[Task material]:
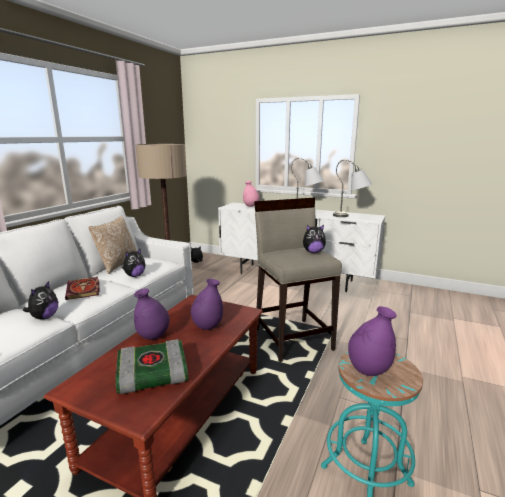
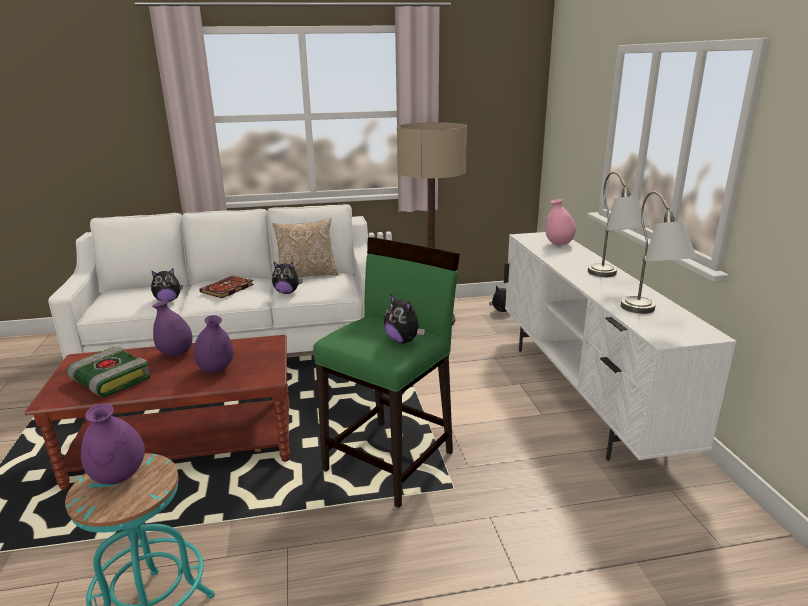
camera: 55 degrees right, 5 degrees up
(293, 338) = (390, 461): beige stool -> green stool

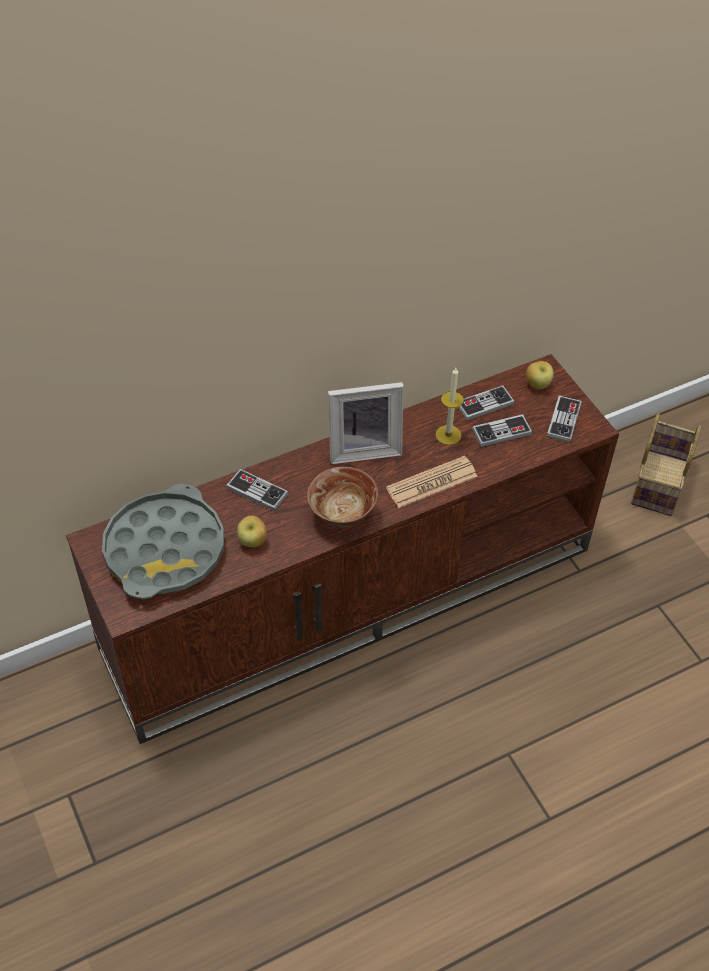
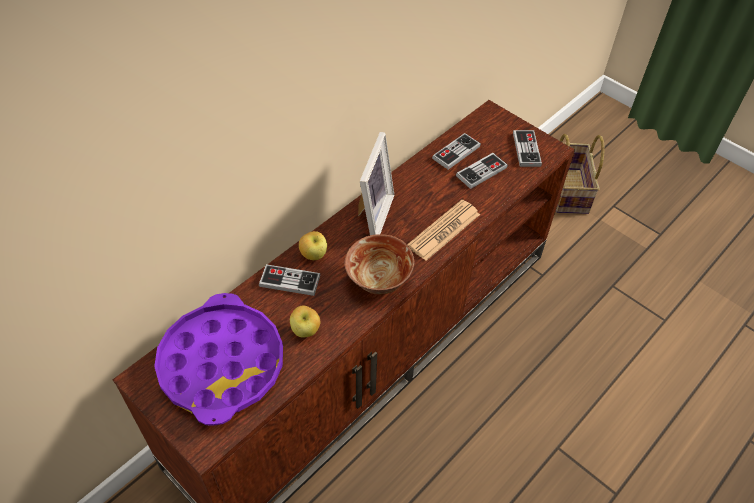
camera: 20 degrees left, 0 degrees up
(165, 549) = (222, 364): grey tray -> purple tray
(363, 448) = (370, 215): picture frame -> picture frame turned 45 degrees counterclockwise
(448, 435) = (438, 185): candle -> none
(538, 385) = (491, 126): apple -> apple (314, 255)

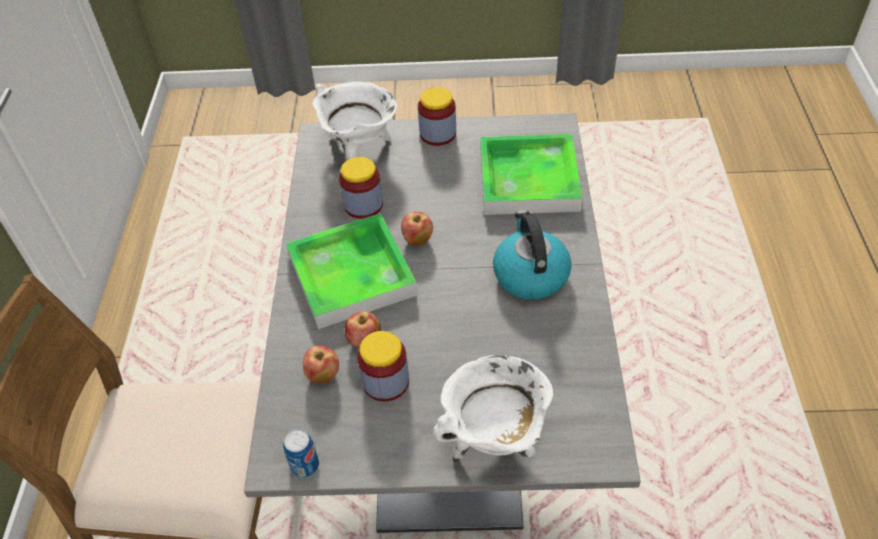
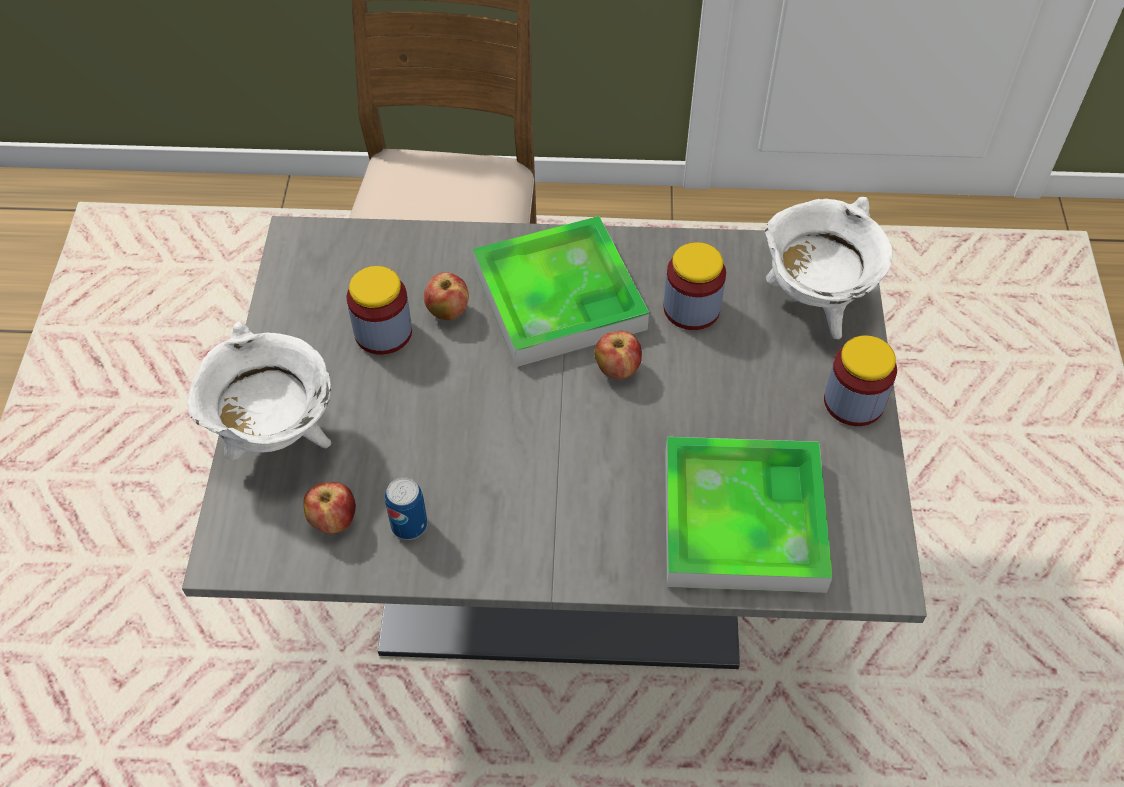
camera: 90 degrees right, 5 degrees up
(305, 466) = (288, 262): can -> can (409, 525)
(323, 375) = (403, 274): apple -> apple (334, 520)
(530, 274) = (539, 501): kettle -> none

[Task directions]: Using the material above, set down every line exactly, but skip the pictures.

[Response to the exercise]:
camera: 55 degrees right, 5 degrees up
(293, 338) = (390, 461): beige stool -> green stool

camera: 20 degrees left, 0 degrees up
(165, 549) = (222, 364): grey tray -> purple tray
(363, 448) = (370, 215): picture frame -> picture frame turned 45 degrees counterclockwise
(448, 435) = (438, 185): candle -> none
(538, 385) = (491, 126): apple -> apple (314, 255)

camera: 90 degrees right, 5 degrees up
(305, 466) = (288, 262): can -> can (409, 525)
(323, 375) = (403, 274): apple -> apple (334, 520)
(530, 274) = (539, 501): kettle -> none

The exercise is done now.